To fit a model we will use the gwqs.fit
function. First
we pass the objects defined above (note: If arguments
are not supplied for y.train
and x.train
the
y
and x
data passed will be used for both
training and validation). In addition to the x
and
y
parameters there are z
and
z.train
parameters for covariates, but as we are not
including covariates in this model these paramters will be left empty.
The B
parameter tells the function how many bootstrap
samples to use in estimation and n.quantiles
specifies the
number of quantiles to use. The func
parameter tells the
function which outcome type to fit the model for (continuous and binary
outcomes are currently supported). In the example below, five quantiles
(quintiles) are used for the chemicals.
results <- gwqs.fit(y = Y.valid, y.train = Y.train, x = X.valid, x.train = X.train, x.s = x.s,
B=100, n.quantiles = 5, func = "binary")
If there are convergence problems after model fitting the
tol
and delta
parameters can be adjusted. A
larger tol
value will relax the criteria for convergence
and a larger delta
will increase the step size for the
bootstrap procedure; both will speed up convergence.
summary(results$fit)$coefficients
#> Estimate Std. Error z value Pr(>|z|)
#> (Intercept) -0.34496522 0.27666370 -1.246876 0.2124431005
#> GWQS1 -0.12867603 0.10493642 -1.226229 0.2201126778
#> GWQS2 0.01886734 0.10967855 0.172024 0.8634186734
#> GWQS3 0.36015377 0.09277427 3.882044 0.0001035823
The results above are the regression coefficients for the estimated exposure indices. This is in the validation set.

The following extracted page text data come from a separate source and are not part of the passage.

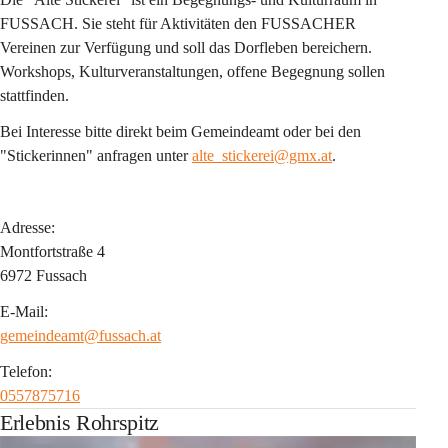
FUSSACH. Sie steht für Aktivitäten den FUSSACHER 
Vereinen zur Verfügung und soll das Dorfleben bereichern. 
Workshops, Kulturveranstaltungen, offene Begegnung sollen 
stattfinden.
Bei Interesse bitte direkt beim Gemeindeamt oder bei den 
"Stickerinnen" anfragen unter 
alte_stickerei@gmx.at
.
Adresse:
Montfortstraße 4
6972 Fussach
E-Mail:
gemeindeamt@fussach.at
Telefon:
0557875716
Erlebnis Rohrspitz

Next is the AIC for the model we have fit.
exp(confint(results$fit))
#> Waiting for profiling to be done...
#> 2.5 % 97.5 %
#> (Intercept) 0.4097283 1.215472
#> GWQS1 0.7144035 1.078959
#> GWQS2 0.8215665 1.264150
#> GWQS3 1.1982785 1.725168
And finally are the 95% CIs for the odds ratios of the indicies. We can see from the results that of our three groups only the third, GWQS3, is statistically significant at the 0.05 level, and has a 95% CI of (1.2, 1.7) for its odds ratio.
The weights for individiual chemical components in each group are
listed in the object returned by gwqs.fit
. To view them
graphically in descending order of importance, we can use the
plot.weights
function. Besides the model fit object, we
just need to create a string vector naming our groups. This vector’s
order matters - names must match their corresponding index in the group
list defined above.
Our one significant index was a group of insecticide compounds. Of the five chemicals it appears methoxychlor was mostly responsible for the association GWQS3 had with the outcome variable.